Dodano: 06.07.11 - 22:00 | Dział: Oceny-Poglądy-Analizy

Kto boi siÄ™ polskich korzeni?

Niemal z bismarckowską systematycznością zlikwidowano niezliczoną ilość domów kultury w Polsce. Wraz z nimi skazano na cywilną śmierć niezliczoną ilość działaczy kulturalnych i zespołów artystycznych.

Ileż absurdalnych pomówień i ataków poszło również w stronę serca Śląska, w Koszęcin i zespół 'Śląsk'? Ileż energii zużyto na niezrozumiałą walkę z pięknym strojem śląskim? Czyżby wiek XXI, podobnie jak wiek XX miał stać się wiekiem dominacji barbarzyńców i ignorantów? Wiekiem dzikusów, którym kultura przeszkadza najbardziej? Czyżby wartości świata zwierząt miały być stać się standardem także dla Polaków?
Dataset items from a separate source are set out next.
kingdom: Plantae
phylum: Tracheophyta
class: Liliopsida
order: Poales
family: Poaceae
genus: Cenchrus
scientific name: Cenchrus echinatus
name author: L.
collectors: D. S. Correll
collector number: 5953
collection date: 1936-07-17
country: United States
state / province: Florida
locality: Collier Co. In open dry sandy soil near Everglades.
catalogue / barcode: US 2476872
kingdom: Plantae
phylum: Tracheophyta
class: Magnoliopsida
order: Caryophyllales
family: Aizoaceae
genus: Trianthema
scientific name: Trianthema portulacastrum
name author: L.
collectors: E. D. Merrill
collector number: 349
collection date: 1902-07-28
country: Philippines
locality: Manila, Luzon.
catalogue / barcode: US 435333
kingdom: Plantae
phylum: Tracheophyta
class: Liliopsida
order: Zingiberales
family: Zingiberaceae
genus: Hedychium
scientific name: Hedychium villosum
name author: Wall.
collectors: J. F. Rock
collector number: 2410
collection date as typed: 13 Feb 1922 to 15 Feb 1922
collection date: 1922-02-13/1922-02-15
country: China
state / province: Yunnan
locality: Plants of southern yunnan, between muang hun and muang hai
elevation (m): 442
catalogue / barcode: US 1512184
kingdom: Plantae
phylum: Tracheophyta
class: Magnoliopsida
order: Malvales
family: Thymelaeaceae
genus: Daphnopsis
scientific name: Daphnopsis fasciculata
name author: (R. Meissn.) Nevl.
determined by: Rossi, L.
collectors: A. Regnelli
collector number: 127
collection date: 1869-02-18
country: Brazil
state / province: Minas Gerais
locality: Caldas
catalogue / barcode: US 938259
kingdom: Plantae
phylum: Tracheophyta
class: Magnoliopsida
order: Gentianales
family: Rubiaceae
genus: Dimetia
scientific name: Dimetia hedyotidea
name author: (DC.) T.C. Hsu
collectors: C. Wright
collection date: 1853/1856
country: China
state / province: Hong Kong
Czyżby śpiew i piękna polszczyzna, z jej cudownymi, gwarowymi odmianami, miała być zastąpiona przez wściekłe warczenie nienawistników?

Oby piękno z Podhala, Spisza, Orawy, Śląska i Kaszub, ruszyło z odsieczą zagrożonemu bastionowi pięknej polszczyzny - Wileńszczyźnie i Litwie.
Oby cywilizacja piękna zaczęła odzyskiwać przyczółki i umacniać swoje historyczne twierdze.
Cywilizacja nienawiści i pogardy nigdy nie była zapowiedzią lepszej przyszłości.
Oby polskość znów stała się zaszczytem i przedmiotem największej troski.
Oby wyrazistość i uczuciowość tak typowe dla kultury śródziemnomorskiej, ze swoim słynnym 'con tutta l'anima' i 'con il cuore', z całej duszy i z sercem, stało się także elementem polskiego życia kulturalnego. Tego domaga się cywilizacyjnie zagrożona Ojczyzna. Na pielęgnowanie korzeni polskości zasługują kolejne, również przyszłe pokolenia Polaków.